TASK - For this exercise, print the listing below exactly, without its pictures.

DATASET EXTRACT -
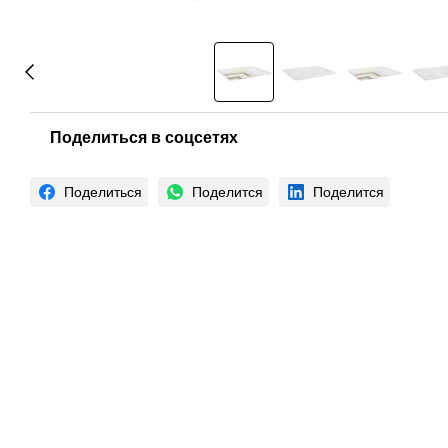
Поделиться в соцсетях
Поделиться
Поделится
Поделится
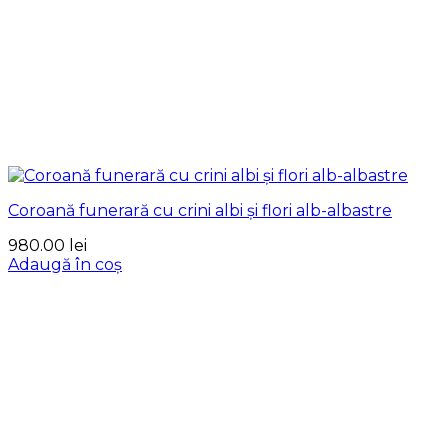
Coroană funerară cu crini albi și flori alb-albastre
980.00
lei
Adaugă în coș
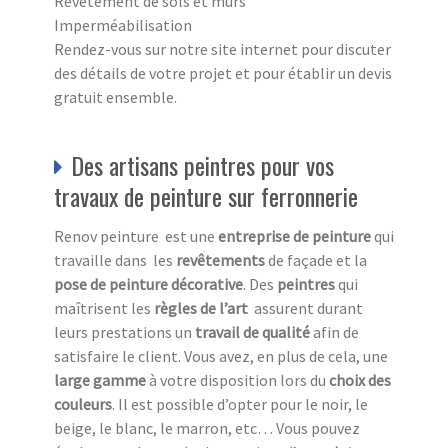
Revêtement de sols et murs
Imperméabilisation
Rendez-vous sur notre site internet pour discuter
des détails de votre projet et pour établir un devis
gratuit ensemble.
Des artisans peintres pour vos
travaux de peinture sur ferronnerie
Renov peinture est une
entreprise de peinture
qui
travaille dans les
revêtements
de façade et la
pose de peinture décorative
. Des
peintres
qui
maîtrisent les
règles de l’art
assurent durant
leurs prestations un
travail de qualité
afin de
satisfaire le client. Vous avez, en plus de cela, une
large gamme
à votre disposition lors du
choix des
couleurs
. Il est possible d’opter pour le noir, le
beige, le blanc, le marron, etc… Vous pouvez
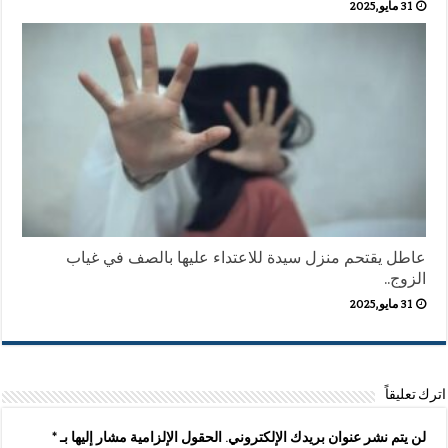
31 مايو,2025
عاطل يقتحم منزل سيدة للاعتداء عليها بالصف في غياب
الزوج..
31 مايو,2025
اترك تعليقاً
لن يتم نشر عنوان بريدك الإلكتروني.
الحقول الإلزامية مشار إليها بـ
*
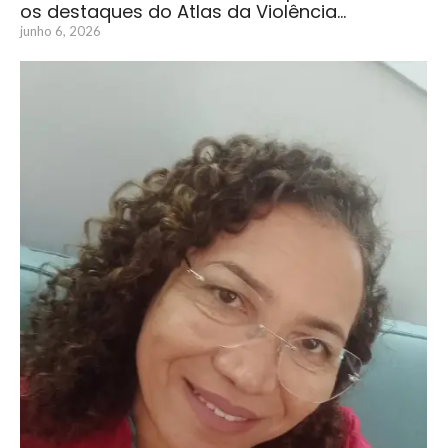
os destaques do Atlas da Violência…
junho 6, 2026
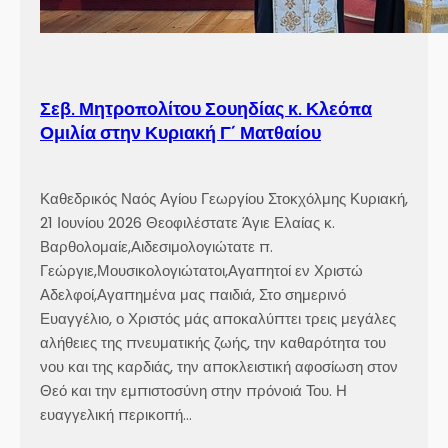
Σεβ. Μητροπολίτου Σουηδίας κ. Κλεόπα
Ομιλία στην Κυριακή Γ´ Ματθαίου
Καθεδρικός Ναός Αγίου Γεωργίου Στοκχόλμης Κυριακή,
21 Ιουνίου 2026 Θεοφιλέστατε Άγιε Ελαίας κ.
Βαρθολομαίε,Αιδεσιμολογιώτατε π.
Γεώργιε,Μουσικολογιώτατοι,Αγαπητοί εν Χριστώ
Αδελφοί,Αγαπημένα μας παιδιά, Στο σημερινό
Ευαγγέλιο, ο Χριστός μάς αποκαλύπτει τρεις μεγάλες
αλήθειες της πνευματικής ζωής, την καθαρότητα του
νου και της καρδιάς, την αποκλειστική αφοσίωση στον
Θεό και την εμπιστοσύνη στην πρόνοιά Του. Η
ευαγγελική περικοπή…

TASK RESPONSE -
Поделиться в соцсетях
Поделиться
Поделится
Поделится
Coroană funerară cu crini albi și flori alb-albastre
980.00
lei
Adaugă în coș
Revêtement de sols et murs
Imperméabilisation
Rendez-vous sur notre site internet pour discuter
des détails de votre projet et pour établir un devis
gratuit ensemble.
Des artisans peintres pour vos
travaux de peinture sur ferronnerie
Renov peinture est une
entreprise de peinture
qui
travaille dans les
revêtements
de façade et la
pose de peinture décorative
. Des
peintres
qui
maîtrisent les
règles de l’art
assurent durant
leurs prestations un
travail de qualité
afin de
satisfaire le client. Vous avez, en plus de cela, une
large gamme
à votre disposition lors du
choix des
couleurs
. Il est possible d’opter pour le noir, le
beige, le blanc, le marron, etc… Vous pouvez
31 مايو,2025
عاطل يقتحم منزل سيدة للاعتداء عليها بالصف في غياب
الزوج..
31 مايو,2025
اترك تعليقاً
لن يتم نشر عنوان بريدك الإلكتروني.
الحقول الإلزامية مشار إليها بـ
*
os destaques do Atlas da Violência…
junho 6, 2026
Σεβ. Μητροπολίτου Σουηδίας κ. Κλεόπα
Ομιλία στην Κυριακή Γ´ Ματθαίου
Καθεδρικός Ναός Αγίου Γεωργίου Στοκχόλμης Κυριακή,
21 Ιουνίου 2026 Θεοφιλέστατε Άγιε Ελαίας κ.
Βαρθολομαίε,Αιδεσιμολογιώτατε π.
Γεώργιε,Μουσικολογιώτατοι,Αγαπητοί εν Χριστώ
Αδελφοί,Αγαπημένα μας παιδιά, Στο σημερινό
Ευαγγέλιο, ο Χριστός μάς αποκαλύπτει τρεις μεγάλες
αλήθειες της πνευματικής ζωής, την καθαρότητα του
νου και της καρδιάς, την αποκλειστική αφοσίωση στον
Θεό και την εμπιστοσύνη στην πρόνοιά Του. Η
ευαγγελική περικοπή…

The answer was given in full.